If we desired, we could bootstrap again with this estimate. Before doing so, let us introduce the notation
$$ \begin{align} &\log\log n = L_2(n), \\ &\log\log\log n = L_3(n), \\ &\log\log\log\log n = L_4(n), \end{align} $$
so that the last estimate can be written
$$ x = \frac{L_2(n)}{L_3(n)} + O\left(\frac{L_2(n)L_4(n)}{L_3(n)^2}\right). $$
We then find that
$$ \begin{align} \log x! &= x \log x - x + O(\log x) \\ &= x \log x - \frac{L_2(n)}{L_3(n)} + O\left(\frac{L_2(n)L_4(n)}{L_3(n)^2}\right), \end{align} $$
so that $\log x! = \log\log n - \log\log x$ becomes
$$ x\log x = L_2(n) - \frac{L_2(n)}{L_3(n)} + O\left(\frac{L_2(n)L_4(n)}{L_3(n)^2}\right), $$
yielding
$$ x = \frac{L_2(n) - \frac{L_2(n)}{L_3(n)} + O\left(\frac{L_2(n)L_4(n)}{L_3(n)^2}\right)}{W\left[L_2(n) - \frac{L_2(n)}{L_3(n)} + O\left(\frac{L_2(n)L_4(n)}{L_3(n)^2}\right)\right]}. $$
We can then use $W(z) = \log z - L_2(z) + O\left(\frac{L_2(z)}{\log z}\right)$, which also follows from this other answer, to obtain the final result of
$$ x = \frac{L_2(n)}{L_3(n)} + \frac{L_2(n)(1-L_4(n))}{L_3(n)^2} + O\left(\frac{L_2(n)L_4(n)}{L_3(n)^3}\right). $$ as $n \to \infty$.

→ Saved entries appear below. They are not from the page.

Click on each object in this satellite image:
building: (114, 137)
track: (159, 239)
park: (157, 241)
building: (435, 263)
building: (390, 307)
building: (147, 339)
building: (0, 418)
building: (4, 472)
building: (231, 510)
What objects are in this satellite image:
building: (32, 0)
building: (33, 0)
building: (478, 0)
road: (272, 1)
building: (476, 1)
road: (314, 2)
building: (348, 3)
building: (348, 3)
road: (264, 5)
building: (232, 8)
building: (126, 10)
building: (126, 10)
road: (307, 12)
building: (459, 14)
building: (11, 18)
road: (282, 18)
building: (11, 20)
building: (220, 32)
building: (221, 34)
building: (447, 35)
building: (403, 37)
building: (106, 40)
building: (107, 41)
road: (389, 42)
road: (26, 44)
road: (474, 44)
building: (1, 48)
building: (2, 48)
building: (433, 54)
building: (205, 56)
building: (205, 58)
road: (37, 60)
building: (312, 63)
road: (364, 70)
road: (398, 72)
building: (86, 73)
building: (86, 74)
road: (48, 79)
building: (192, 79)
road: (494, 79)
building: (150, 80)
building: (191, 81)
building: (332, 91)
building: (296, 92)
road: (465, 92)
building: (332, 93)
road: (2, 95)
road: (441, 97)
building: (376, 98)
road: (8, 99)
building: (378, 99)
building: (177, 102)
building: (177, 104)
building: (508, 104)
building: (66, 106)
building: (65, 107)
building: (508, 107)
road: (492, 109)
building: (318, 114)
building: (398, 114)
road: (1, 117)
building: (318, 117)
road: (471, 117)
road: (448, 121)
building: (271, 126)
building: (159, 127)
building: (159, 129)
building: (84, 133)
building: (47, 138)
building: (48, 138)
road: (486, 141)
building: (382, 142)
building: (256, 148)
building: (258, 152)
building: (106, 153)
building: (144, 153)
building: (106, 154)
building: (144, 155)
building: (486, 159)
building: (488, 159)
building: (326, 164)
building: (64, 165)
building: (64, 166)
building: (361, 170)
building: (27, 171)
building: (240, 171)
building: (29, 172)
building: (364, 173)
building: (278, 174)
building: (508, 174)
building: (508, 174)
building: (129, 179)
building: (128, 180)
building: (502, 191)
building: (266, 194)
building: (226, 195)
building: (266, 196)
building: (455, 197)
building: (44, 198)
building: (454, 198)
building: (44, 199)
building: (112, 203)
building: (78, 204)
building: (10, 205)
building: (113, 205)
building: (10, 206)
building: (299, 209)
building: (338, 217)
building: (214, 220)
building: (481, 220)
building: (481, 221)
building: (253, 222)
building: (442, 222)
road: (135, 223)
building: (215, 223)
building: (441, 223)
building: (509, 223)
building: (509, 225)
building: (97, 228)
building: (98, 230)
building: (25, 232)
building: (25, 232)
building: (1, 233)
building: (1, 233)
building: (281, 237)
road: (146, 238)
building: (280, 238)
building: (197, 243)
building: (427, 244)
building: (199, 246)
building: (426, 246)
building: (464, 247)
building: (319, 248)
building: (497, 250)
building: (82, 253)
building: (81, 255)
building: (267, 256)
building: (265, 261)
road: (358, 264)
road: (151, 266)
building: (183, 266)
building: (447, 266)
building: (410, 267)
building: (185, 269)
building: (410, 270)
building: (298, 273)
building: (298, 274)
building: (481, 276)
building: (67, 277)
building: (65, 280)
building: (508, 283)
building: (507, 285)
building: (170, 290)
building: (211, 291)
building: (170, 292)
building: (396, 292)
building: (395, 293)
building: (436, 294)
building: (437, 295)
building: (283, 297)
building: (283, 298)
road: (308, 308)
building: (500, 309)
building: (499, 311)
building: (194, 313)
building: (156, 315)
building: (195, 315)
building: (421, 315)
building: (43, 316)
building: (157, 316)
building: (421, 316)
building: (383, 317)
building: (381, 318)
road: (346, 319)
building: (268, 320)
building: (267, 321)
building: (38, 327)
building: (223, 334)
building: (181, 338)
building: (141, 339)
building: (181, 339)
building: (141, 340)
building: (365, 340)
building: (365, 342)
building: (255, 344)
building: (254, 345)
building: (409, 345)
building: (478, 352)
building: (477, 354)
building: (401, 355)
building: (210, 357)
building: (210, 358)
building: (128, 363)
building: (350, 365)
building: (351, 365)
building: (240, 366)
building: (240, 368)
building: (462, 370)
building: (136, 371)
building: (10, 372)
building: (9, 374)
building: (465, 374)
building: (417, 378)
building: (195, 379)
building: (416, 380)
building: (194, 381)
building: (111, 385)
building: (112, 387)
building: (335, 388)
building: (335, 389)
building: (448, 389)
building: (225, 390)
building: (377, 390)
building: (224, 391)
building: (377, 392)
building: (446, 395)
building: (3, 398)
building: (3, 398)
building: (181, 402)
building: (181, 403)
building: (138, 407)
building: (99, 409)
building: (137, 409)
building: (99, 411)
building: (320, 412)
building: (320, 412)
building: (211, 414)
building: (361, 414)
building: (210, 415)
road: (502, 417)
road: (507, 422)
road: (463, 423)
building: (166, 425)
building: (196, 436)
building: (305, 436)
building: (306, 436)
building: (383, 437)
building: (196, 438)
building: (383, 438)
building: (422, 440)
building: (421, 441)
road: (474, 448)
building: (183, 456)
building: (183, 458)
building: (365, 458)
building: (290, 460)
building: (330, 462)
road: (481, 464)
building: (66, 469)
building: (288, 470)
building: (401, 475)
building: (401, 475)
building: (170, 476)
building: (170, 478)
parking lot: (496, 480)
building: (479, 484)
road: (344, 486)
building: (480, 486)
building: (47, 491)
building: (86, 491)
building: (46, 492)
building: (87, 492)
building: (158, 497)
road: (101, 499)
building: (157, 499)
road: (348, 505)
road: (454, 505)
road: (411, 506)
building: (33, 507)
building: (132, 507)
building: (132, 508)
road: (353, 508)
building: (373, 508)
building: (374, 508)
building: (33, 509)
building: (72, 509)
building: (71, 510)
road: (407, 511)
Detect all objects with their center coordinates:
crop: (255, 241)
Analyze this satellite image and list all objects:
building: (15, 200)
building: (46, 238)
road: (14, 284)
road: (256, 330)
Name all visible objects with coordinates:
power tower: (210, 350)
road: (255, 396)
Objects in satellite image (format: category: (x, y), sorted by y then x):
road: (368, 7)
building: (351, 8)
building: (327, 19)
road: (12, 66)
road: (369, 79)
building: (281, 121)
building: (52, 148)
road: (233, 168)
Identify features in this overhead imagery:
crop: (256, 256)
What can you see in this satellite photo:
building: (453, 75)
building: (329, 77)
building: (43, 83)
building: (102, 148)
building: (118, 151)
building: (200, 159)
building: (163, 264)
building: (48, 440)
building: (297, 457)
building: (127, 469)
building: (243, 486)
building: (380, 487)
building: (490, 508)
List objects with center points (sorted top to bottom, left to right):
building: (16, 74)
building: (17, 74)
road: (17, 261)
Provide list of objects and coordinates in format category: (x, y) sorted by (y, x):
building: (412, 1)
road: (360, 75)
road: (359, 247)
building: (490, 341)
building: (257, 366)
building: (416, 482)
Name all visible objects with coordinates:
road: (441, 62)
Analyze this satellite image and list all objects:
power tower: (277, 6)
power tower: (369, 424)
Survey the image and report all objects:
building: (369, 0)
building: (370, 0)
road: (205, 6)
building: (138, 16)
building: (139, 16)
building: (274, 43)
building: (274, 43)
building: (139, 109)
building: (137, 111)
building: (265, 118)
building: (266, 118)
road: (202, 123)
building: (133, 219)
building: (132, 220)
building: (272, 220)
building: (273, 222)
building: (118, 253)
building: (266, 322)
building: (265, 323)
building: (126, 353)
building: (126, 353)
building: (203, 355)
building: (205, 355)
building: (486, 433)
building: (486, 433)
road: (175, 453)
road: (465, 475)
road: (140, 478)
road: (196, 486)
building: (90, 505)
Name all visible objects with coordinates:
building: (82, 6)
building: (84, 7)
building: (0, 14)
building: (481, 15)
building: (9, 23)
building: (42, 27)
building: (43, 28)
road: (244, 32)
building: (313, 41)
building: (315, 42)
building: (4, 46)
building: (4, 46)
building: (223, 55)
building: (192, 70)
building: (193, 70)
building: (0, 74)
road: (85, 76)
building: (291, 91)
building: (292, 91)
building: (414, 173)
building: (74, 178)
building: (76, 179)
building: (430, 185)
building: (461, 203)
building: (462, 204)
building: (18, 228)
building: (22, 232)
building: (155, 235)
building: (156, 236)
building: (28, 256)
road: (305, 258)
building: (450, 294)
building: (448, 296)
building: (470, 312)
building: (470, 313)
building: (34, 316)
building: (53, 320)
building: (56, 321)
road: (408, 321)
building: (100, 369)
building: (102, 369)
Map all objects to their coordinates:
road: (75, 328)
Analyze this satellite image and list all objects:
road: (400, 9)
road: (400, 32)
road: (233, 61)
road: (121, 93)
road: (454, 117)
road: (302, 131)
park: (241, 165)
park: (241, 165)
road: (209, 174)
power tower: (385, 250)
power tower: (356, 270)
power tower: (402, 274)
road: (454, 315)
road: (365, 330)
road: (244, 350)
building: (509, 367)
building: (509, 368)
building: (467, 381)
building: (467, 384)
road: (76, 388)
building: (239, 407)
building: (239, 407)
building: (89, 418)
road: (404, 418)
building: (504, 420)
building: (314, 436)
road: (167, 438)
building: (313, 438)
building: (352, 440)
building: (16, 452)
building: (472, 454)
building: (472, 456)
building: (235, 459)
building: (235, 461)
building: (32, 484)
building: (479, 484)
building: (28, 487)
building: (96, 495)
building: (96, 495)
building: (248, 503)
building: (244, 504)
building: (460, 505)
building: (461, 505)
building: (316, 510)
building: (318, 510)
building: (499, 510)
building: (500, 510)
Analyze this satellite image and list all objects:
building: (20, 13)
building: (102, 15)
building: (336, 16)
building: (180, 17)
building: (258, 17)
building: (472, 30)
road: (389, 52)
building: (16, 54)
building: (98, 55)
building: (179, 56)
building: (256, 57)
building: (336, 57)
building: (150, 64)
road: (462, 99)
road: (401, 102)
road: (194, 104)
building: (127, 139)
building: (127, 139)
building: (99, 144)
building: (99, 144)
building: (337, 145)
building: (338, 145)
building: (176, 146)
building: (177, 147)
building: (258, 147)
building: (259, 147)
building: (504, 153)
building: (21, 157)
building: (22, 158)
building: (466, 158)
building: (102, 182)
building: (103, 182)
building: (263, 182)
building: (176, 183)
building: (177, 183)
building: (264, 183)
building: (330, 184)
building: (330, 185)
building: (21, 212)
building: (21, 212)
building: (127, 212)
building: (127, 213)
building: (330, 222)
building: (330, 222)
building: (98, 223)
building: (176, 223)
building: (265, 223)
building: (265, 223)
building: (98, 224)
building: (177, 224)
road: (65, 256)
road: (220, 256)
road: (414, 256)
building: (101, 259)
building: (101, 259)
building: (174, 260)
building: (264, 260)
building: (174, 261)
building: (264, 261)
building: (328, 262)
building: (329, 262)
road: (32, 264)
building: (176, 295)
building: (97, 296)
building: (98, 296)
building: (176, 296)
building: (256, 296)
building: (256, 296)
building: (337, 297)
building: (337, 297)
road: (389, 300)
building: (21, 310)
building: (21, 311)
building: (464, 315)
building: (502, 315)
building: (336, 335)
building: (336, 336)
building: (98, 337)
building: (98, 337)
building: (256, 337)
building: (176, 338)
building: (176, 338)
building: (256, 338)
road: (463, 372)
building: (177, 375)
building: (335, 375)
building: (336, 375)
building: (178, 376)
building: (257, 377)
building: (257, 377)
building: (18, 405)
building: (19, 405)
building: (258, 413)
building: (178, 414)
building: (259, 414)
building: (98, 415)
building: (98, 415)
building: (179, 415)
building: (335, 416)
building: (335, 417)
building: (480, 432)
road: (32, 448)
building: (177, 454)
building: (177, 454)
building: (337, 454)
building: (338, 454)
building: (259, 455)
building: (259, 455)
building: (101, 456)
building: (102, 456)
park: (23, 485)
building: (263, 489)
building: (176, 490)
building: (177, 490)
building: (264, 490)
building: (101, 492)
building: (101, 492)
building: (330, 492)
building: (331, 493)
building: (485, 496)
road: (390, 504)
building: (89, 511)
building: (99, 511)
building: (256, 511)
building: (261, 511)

This matches Antonio Vargas's first answer, but the derivation is a bit shorter. $$ \begin{align} n&=x^{x!}\\[6pt] \log(n) &=x!\log(x)\\ \log(\log(n)) &=\log(\log(x))+x\log(x)-x+\frac12\log(2\pi x)\\ &=x\log(x)\left(1-\frac1{\log(x)}+\frac1{2x}+\frac{\log(\log(x))}{x\log(x)}+\frac12\frac{\log(2\pi)}{x\log(x)}\right)\\ \log(\log(\log(n))) &=\log(x)+\log(\log(x))-\frac1{\log(x)}+O\left(\frac1{\log(x)^2}\right)\\ &=\log(x)\left(1+\frac{\log(\log(x))}{\log(x)}-\frac1{\log(x)^2}+O\left(\frac1{\log(x)^3}\right)\right)\\ \frac{\log(\log(n))}{\log(\log(\log(n)))} &=x\left(1-\frac{\log(\log(x))}{\log(x)}-\frac1{\log(x)}+O\left(\frac{\log(\log(x))}{\log(x)}\right)^2\right) \end{align} $$ Therefore, since $\log(x)\sim\log(\log(\log(n)))$, we get $$ x=\frac{\log(\log(n))}{\log(\log(\log(n)))}\left(1+O\left(\frac{\log(\log(\log(\log(n))))}{\log(\log(\log(n)))}\right)\right) $$ Note that to get $\frac{\log(\log(\log(\log(n))))}{\log(\log(\log(n)))}\sim\frac1{10}$, we need $\log(\log(\log(n)))\sim36$; that is, $n$ needs to be huge.